Coinbase Makes International Moves as US Regulators Stall
Coinbase demanded that the SEC offer clarity on crypto regulation
Artwork by Axel Rangel
Coinbase continues to explore relocation options outside the United States in response to prevailing regulatory uncertainty and restrictions.
Coinbase CEO Brian Armstrong has reiterated that the exchange would maintain a US presence, though it is eager to potentially expand abroad.
So far this year, Coinbase has faced a Wells notice from the SEC – which is essentially a warning about possible enforcement action – which led it to sue the SEC in a bid to demand regulatory clarity.
In April, Armstrong said that “anything is on the table, including relocating,” at a summit. In a later interview with CNBC, he clarified his comments, stating that Coinbase “is not going to relocate overseas.”
But relocations aren’t the only focus for the crypto exchange. Armstrong praised the European Union and the United Kingdom for taking a more “thoughtful” and “comprehensive” approach to crypto, while the US remains “a little bit behind.”
“Coinbase is committed to the US, but countries around the world are increasingly moving forward with responsible crypto-forward regulatory frameworks,” Coinbase said in a statement.
“We would like to see the US take a similar approach instead of regulation by enforcement which has led to a disappointing trend for crypto development in the US.”
Coinbase has since stepped up its expansions and partnerships to show how it is prioritizing its international arms.
Coinbase partners with Bitpanda
The most recent move was announced by Coinbase and Bitpanda on May 25.
Bitpanda is an Austrian crypto exchange and investment platform.
Coinbase said it will use Bitpanda’s investing-as-a-service (IAAS) as part of its offerings for foreign institutional clients.
“By using Bitpanda Technology Solutions, banks can use Bitpanda’s technology to offer their customers trading in as little as three months. The best part? To their customers, it all looks like it’s part of the bank’s own brand,” Bitpanda said in the partnership announcement.
In return, Coinbase will be added to Bitpanda’s liquidity providers.
Coinbase One launched in 35 countries
Coinbase officially launched Coinbase One earlier this month, after beta testing the service.
Outside of the US, it’ll be available in 34 countries including the UK, Germany and Ireland.
Users get access to 24/7 customer support and zero trading charges as well as $1 million in account protections.
An additional 31 counties will get access to the service in the coming months.
Coinbase launches offshore crypto derivatives exchange
Earlier this month, Coinbase opened its offshore crypto derivatives exchange, which targets institutional investors and traders outside of the US.
Initially, the Coinbase International Exchange will list bitcoin (BTC) and ether (ETH) perpetual futures
The new exchange is based in Bermuda, which leads us to another part of its international expansions…

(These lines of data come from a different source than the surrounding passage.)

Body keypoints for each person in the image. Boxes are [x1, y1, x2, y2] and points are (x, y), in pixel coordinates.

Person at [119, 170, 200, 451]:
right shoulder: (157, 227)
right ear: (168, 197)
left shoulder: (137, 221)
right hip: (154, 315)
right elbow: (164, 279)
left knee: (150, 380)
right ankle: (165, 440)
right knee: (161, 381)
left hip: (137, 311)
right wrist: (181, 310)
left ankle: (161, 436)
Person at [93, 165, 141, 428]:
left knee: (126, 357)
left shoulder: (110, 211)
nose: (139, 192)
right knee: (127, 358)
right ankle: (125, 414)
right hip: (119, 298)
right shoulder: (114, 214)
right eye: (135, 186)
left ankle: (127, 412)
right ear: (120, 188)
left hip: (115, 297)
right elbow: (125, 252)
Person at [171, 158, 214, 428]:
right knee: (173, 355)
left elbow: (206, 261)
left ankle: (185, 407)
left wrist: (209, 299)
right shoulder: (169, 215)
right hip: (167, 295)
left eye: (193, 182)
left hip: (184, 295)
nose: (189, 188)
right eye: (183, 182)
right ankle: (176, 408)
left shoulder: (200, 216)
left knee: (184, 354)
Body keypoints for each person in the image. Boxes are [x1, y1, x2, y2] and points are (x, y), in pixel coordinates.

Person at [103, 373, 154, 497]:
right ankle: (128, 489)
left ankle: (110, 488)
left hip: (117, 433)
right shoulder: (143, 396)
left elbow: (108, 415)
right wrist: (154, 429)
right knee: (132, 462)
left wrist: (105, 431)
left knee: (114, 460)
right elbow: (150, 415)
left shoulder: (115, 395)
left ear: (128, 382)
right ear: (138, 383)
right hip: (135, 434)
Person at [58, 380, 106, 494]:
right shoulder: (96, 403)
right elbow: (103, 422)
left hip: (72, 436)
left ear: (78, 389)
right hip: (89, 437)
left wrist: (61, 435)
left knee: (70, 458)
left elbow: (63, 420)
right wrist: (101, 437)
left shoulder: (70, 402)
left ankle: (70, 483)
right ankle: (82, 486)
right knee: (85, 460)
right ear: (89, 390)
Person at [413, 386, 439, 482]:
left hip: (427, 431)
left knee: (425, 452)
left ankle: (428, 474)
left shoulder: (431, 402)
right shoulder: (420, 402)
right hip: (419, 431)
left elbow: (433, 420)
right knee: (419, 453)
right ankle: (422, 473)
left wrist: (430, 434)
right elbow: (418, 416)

Coinbase eyes further expansion internationally
Coinbase secured a Class F license – which is issued by the Bermuda Monetary Authority – to sell, issue or redeem digital assets in Bermuda.
“Bermuda was one of the first financial centers to pass comprehensive digital assets regulation in 2018, and its regulatory environment is long known for a high level of rigor, transparency, compliance, and cooperation,” the company said in a blog post.
The exchange also announced plans to operate in Abu Dhabi in an effort to diversify its offerings. It’s also eyeing Brazil.
Coinbase also aims to stay in Canada as competitors – such as Binance – exit the market in the wake of new regulations.
“We continue to work with policymakers on a strong crypto regulatory framework for Canadians. We applaud the Canadian securities regulators’ efforts to bring clarity to the industry and look forward to continuing our collaboration with them on regulation that protects consumers while embracing innovation,” the exchange said in a March blog post.
On US soil, Coinbase locked in legal battles
Back on US soil, a court granted Coinbase the ability to arbitrate an IP claim from MouseBelt Labs, which claims that Coinbase and Armstrong stole its work.
The exchange filed a writ of mandamus in response to the SEC refusing to give Coinbase – or the court overseeing the suit between the exchange and the commission – an answer regarding regulatory clarity.
Coinbase argued that the court should “order the SEC to explain its delay to date, state when it will respond, and provide progress reports” to the court.”